The Ninety Nine (99) beautiful names of Allah – Imam Ghazali

Imam Ghazali

Paperback, 216 pages
9,75 X 9.9 in
Dar Ul Thaqafah

We present this translation of Al-Ghazalis treatise on the ninety nine beautiful names of Allah (swt) as a way of allowing those hitherto unfamiliar with Islamic thought to taste something of the reflective capacities of a man who has continued to be recognized as a philosophical theologian over the centuries. The treatise is based in practice: The custom on the party of Muslims to recite the names of God culled from the Quran in a traditional order, usually using a set of 33 beads (Subha) to assist them in enumerating the names. These names recall the attributes whereby god has made himself in revelation, and which also connect human expressions with matters divine. So to recall God as ‘the merciful one’ is to allude to those verse of the Quran where god is so named, as well as experiences of mercy we may have had.

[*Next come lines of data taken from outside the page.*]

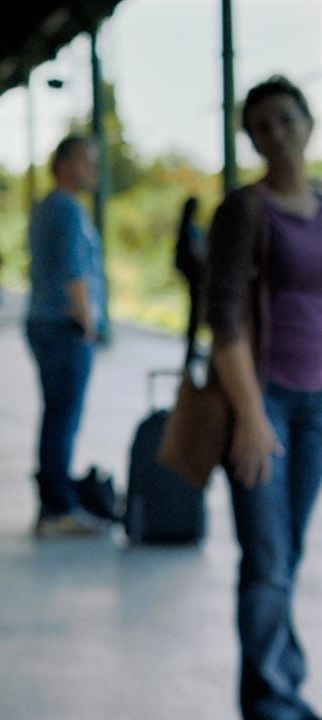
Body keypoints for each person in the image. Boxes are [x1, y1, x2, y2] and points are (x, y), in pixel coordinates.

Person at [205, 75, 321, 720]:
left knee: (287, 557)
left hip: (317, 405)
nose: (275, 133)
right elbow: (222, 321)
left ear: (308, 121)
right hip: (265, 401)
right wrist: (250, 415)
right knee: (269, 560)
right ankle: (276, 703)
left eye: (284, 119)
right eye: (261, 126)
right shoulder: (244, 210)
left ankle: (276, 695)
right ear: (251, 138)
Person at [25, 135, 110, 538]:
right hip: (64, 325)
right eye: (85, 160)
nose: (93, 169)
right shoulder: (69, 210)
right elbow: (75, 271)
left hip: (41, 321)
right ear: (63, 164)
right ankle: (59, 508)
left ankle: (53, 503)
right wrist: (90, 324)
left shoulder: (44, 208)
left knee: (55, 416)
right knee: (64, 420)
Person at [174, 196, 206, 361]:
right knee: (195, 314)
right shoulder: (190, 230)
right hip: (196, 277)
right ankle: (191, 348)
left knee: (194, 313)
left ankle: (192, 347)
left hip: (192, 277)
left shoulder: (184, 227)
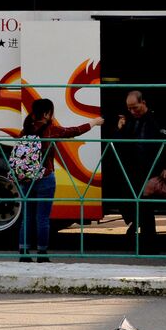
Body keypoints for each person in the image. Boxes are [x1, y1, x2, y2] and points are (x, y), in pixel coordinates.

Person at [18, 98, 102, 262]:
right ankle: (42, 254)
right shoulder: (50, 130)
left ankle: (24, 253)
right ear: (47, 113)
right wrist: (94, 122)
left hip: (26, 179)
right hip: (45, 177)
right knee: (42, 218)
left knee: (26, 217)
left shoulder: (24, 131)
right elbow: (74, 131)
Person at [111, 90, 166, 255]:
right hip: (132, 170)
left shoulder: (156, 120)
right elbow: (118, 146)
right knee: (134, 205)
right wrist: (119, 129)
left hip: (152, 169)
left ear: (144, 102)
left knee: (146, 207)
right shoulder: (129, 121)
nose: (133, 111)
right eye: (129, 108)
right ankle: (141, 236)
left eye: (135, 107)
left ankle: (149, 245)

The connection between our experience and the reality of God’s mercy may be tenuous, but the verbal connection provides a slender threat, at least so that reciting these divine names allows us to bring God into our ambit. So that reciting these divine names allows us to being God into our ambit. Ye the fact the names are more than attributes, because God uses them of Himself in revealing himself to the prophet, saves our recitation from reducing God to our experience.

Part one canvasses some of the conceptual issues involved, such as differentiating name from the attribute, outlining what is involved in the act of naming and how names related to the object they purport to name. His reflections here mirror some of the issues currently debated in philosophical circles, to show that these matters defy easy resolution.

Part two addresses each name in the traditional list (of Abu Hurayra), first noting how our use of the term to attribute certain to God may be clarified and purified so as to provide a helpful, rather than a misleading, pointer to the reality which the Quran names in god. The second part of his treatment of each name is normally introduced by the term ‘Counsel’ (tanbeeh) and intends to offer counsel on how individual believers might themselves have a share in this divine attribute, and thereby make themselves more pleasing to God.